Department of Informatics, University of Leicester, Leicester, LE1 7RH, UK.
School of Electronic Science and Engineering, Nanjing University, Nanjing, Jiangsu, 210046, China.
J Med Syst. 2017 Nov 17;42(1):2. doi: 10.1007/s10916-017-0845-x.
Alcohol use disorder (AUD) is an important brain disease. It alters the brain structure. Recently, scholars tend to use computer vision based techniques to detect AUD. We collected 235 subjects, 114 alcoholic and 121 non-alcoholic. Among the 235 image, 100 images were used as training set, and data augmentation method was used. The rest 135 images were used as test set. Further, we chose the latest powerful technique-convolutional neural network (CNN) based on convolutional layer, rectified linear unit layer, pooling layer, fully connected layer, and softmax layer. We also compared three different pooling techniques: max pooling, average pooling, and stochastic pooling. The results showed that our method achieved a sensitivity of 96.88%, a specificity of 97.18%, and an accuracy of 97.04%. Our method was better than three state-of-the-art approaches. Besides, stochastic pooling performed better than other max pooling and average pooling. We validated CNN with five convolution layers and two fully connected layers performed the best. The GPU yielded a 149× acceleration in training and a 166× acceleration in test, compared to CPU.
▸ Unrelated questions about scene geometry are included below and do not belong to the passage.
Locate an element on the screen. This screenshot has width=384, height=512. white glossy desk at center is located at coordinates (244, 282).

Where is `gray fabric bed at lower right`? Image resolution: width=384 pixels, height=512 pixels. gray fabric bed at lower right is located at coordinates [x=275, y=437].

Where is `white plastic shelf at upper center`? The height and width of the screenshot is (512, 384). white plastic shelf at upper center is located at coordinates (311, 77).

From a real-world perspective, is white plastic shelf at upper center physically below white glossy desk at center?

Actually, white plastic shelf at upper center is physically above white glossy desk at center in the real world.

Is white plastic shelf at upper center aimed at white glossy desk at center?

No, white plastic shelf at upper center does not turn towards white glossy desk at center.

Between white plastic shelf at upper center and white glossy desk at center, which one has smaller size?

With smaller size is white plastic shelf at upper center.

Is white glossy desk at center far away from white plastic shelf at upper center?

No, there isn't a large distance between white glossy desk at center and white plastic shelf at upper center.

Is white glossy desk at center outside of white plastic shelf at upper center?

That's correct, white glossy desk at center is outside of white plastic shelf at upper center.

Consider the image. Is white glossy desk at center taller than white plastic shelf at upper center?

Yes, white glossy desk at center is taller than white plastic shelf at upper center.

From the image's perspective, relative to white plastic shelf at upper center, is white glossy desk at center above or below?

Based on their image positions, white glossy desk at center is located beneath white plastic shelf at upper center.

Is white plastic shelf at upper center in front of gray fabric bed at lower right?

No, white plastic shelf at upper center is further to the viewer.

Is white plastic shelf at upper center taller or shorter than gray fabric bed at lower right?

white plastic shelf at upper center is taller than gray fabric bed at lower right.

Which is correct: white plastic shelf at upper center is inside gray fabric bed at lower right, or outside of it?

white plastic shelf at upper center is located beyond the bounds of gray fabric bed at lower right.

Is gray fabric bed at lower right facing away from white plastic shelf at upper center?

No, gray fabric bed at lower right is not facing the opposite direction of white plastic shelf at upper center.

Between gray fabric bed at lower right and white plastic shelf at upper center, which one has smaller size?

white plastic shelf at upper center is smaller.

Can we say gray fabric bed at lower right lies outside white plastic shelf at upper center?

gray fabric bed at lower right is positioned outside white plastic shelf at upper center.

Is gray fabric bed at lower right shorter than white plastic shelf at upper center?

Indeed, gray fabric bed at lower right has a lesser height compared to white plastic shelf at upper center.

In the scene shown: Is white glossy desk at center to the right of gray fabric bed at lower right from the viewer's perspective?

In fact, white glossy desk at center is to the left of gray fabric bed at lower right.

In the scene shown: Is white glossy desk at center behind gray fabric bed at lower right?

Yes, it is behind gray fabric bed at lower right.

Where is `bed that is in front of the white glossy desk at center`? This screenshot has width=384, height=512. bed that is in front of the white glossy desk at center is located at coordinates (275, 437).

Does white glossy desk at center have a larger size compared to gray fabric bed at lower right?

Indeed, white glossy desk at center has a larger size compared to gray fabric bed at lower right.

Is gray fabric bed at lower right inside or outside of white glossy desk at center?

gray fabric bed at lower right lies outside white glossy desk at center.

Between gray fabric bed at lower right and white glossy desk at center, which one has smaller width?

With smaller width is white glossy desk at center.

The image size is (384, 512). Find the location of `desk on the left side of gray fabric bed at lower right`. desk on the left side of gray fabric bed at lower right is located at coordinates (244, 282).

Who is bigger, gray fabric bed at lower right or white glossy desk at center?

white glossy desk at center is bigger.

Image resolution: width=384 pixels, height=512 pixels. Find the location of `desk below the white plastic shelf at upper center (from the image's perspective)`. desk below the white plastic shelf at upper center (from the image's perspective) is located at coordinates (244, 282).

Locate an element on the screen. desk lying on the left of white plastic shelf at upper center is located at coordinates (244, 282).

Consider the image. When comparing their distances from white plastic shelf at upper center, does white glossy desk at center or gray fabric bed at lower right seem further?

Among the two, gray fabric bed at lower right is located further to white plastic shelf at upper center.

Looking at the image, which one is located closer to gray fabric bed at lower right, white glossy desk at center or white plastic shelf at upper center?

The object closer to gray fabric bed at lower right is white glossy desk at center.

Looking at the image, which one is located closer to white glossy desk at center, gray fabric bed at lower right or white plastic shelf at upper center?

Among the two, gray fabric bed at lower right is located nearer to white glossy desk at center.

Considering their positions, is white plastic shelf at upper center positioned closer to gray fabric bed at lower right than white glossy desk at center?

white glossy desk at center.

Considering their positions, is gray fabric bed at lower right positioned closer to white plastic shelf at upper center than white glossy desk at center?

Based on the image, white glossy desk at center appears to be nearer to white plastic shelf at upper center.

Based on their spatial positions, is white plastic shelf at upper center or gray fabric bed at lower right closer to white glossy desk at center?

酒精使用障碍(AUD)是一种重要的脑部疾病。它会改变大脑结构。最近,学者们倾向于使用基于计算机视觉的技术来检测 AUD。我们收集了 235 名受试者,其中 114 名酗酒者和 121 名非酗酒者。在这 235 张图像中,有 100 张被用作训练集,并使用了数据增强方法。其余 135 张图像被用作测试集。此外,我们选择了最新的强大技术——基于卷积层、修正线性单元层、池化层、全连接层和 softmax 层的卷积神经网络(CNN)。我们还比较了三种不同的池化技术:最大池化、平均池化和随机池化。结果表明,我们的方法的灵敏度为 96.88%,特异性为 97.18%,准确率为 97.04%。我们的方法优于三种最先进的方法。此外,随机池化的性能优于其他最大池化和平均池化。我们使用五个卷积层和两个全连接层验证了 CNN,结果表明它的表现最佳。与 CPU 相比,GPU 在训练时的加速比为 149 倍,在测试时的加速比为 166 倍。